Table 2: Description of uniprocessor traces used during simula-

|        | no. of references |        |         | compulsory    |
|--------|-------------------|--------|---------|---------------|
| trace  | u                 | unique | total   | miss rate (%) |
| LISP0  | 392               | 1,789  | 262,760 | 0.6808        |
| DEC0.1 | 463               | 2,418  | 334,775 | 0.7223        |
| SPIC0  | 740               | 2,834  | 358,168 | 0.7912        |
| IVEX0  | 774               | 11,087 | 307,172 | 3.6097        |
| FORL0  | 826               | 6,787  | 314,110 | 2.1607        |
| MUL6.0 |                   | 5,267  | 400,698 | 1.3145        |

Table 3: Number of references (both instructions and data) and compulsory miss rate for each of the address traces simulated. The block size for measuring u and unique is set to 16 bytes (four words).

## 5.2 Simulator and Trace Descriptions

We wrote trace-driven simulators for direct-mapped, setassociative, victim, hash-rehash, and column-associative caches. Multiprogrammed simulations assume that a process identifier is associated with each reference to distinguish between the data of different processes. All caches are assumed to be combined instruction and data caches.

The traces used in this study come from the ATUM experiment of Sites and Agarwal [14]. The ATUM traces comprise realistic workloads and include both operating system and multiprogramming activity.

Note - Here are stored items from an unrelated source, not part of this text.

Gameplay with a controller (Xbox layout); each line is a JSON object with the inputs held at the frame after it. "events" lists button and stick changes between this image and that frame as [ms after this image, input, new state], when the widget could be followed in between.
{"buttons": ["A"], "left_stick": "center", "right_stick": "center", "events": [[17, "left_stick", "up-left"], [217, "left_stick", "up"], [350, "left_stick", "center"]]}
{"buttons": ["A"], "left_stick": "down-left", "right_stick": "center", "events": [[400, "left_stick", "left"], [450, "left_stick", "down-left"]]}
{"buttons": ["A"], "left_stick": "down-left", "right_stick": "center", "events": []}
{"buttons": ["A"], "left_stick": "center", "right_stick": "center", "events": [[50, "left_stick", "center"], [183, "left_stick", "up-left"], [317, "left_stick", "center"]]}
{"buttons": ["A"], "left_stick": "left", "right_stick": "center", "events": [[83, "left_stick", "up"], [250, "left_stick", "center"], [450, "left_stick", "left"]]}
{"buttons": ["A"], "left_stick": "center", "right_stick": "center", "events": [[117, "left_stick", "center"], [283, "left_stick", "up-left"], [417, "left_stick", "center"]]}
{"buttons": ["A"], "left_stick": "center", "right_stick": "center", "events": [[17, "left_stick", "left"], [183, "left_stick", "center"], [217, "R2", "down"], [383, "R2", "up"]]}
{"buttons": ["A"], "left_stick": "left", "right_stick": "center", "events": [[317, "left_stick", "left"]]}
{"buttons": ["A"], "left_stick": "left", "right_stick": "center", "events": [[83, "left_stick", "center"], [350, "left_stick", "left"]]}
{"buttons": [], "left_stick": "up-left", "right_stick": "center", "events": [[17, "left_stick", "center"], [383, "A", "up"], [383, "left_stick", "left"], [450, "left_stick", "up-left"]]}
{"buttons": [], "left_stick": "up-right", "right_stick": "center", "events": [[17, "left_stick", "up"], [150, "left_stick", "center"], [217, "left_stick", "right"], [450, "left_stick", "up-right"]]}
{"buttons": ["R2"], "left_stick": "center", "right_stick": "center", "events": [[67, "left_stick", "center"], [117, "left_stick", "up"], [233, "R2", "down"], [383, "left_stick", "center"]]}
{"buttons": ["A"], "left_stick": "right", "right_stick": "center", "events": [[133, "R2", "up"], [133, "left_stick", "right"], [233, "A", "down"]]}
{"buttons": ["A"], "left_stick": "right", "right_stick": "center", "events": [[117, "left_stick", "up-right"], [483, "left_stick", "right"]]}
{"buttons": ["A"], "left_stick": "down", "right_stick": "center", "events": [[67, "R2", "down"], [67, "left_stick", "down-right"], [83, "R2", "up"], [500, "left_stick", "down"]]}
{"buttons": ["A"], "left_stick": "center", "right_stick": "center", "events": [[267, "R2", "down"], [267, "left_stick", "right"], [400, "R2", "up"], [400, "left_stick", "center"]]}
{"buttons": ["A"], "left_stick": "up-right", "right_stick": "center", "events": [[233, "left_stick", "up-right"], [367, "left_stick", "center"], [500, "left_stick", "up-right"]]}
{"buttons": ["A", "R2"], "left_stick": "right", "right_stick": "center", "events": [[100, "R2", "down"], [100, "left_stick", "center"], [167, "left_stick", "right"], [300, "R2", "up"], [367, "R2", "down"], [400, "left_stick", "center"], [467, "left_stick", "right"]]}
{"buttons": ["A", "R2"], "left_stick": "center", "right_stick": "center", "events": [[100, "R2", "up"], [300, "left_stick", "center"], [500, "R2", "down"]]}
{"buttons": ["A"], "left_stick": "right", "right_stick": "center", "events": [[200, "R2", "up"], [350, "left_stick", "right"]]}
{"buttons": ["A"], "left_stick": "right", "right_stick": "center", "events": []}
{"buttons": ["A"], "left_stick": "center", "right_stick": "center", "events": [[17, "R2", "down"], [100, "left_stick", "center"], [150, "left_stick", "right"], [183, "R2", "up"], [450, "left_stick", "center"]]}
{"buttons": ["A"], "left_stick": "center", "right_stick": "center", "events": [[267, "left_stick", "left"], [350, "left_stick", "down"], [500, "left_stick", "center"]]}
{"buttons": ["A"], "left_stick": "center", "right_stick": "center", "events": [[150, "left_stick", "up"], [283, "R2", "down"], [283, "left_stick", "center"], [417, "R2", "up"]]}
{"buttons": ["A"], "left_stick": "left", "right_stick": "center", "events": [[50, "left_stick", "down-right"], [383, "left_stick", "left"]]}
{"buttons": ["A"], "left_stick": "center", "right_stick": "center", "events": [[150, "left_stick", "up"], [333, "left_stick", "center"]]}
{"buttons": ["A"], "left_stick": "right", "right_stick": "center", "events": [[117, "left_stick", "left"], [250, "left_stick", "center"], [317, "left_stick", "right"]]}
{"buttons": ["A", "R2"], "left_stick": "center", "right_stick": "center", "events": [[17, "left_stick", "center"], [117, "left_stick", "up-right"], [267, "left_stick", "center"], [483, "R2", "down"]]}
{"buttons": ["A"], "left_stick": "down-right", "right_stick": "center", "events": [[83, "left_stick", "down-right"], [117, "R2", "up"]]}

The five uniprocessor traces, derived from large programs running under VMS, are described in Table 2. We also use a multiprogramming trace called MUL6.0, which includes activity from six processes including a FORTRAN compile, a directory search, and a microcode address allocator. Each trace length is on the order of a half million references. We believe these lengths are adequate for our purposes, since we explicitly subtract the number of first-time misses and present the percentage of interference misses removed, and because it is possible to differentiate the performance of the various caching methods without resorting to measurement methods that yield cache miss rates with a degree of accuracy exceeding the first or second decimal place. The compulsory miss rates and other parameters for these traces are listed in Table 3. In the table, u is the average number of unique blocks in 10,000 reference windows, while unique is the total number of unique blocks in the entire trace.

# 5.3 Measurements and Analysis

In this section, the results of the trace-driven simulations are plotted and interpreted. Before introducing the plots, a few of their features must be explained. If the miss rate of a cache happens to be worse than that of a direct-mapped cache for the particular cache size, as is occasionally the case for a hash-rehash cache, then the percentage

of interference misses removed becomes a negative quantity. On the graph, this is instead indicated by a point at zero percent.<sup>4</sup>

The victim cache size has been set to 16 entries. This is based on simulation data which suggests that the removal of conflicts quickly saturates beyond this size. In addition, remember that each victim-cache entry is a complete cache line, storing the tag, status bits, and the data block, which contains four words in these simulations.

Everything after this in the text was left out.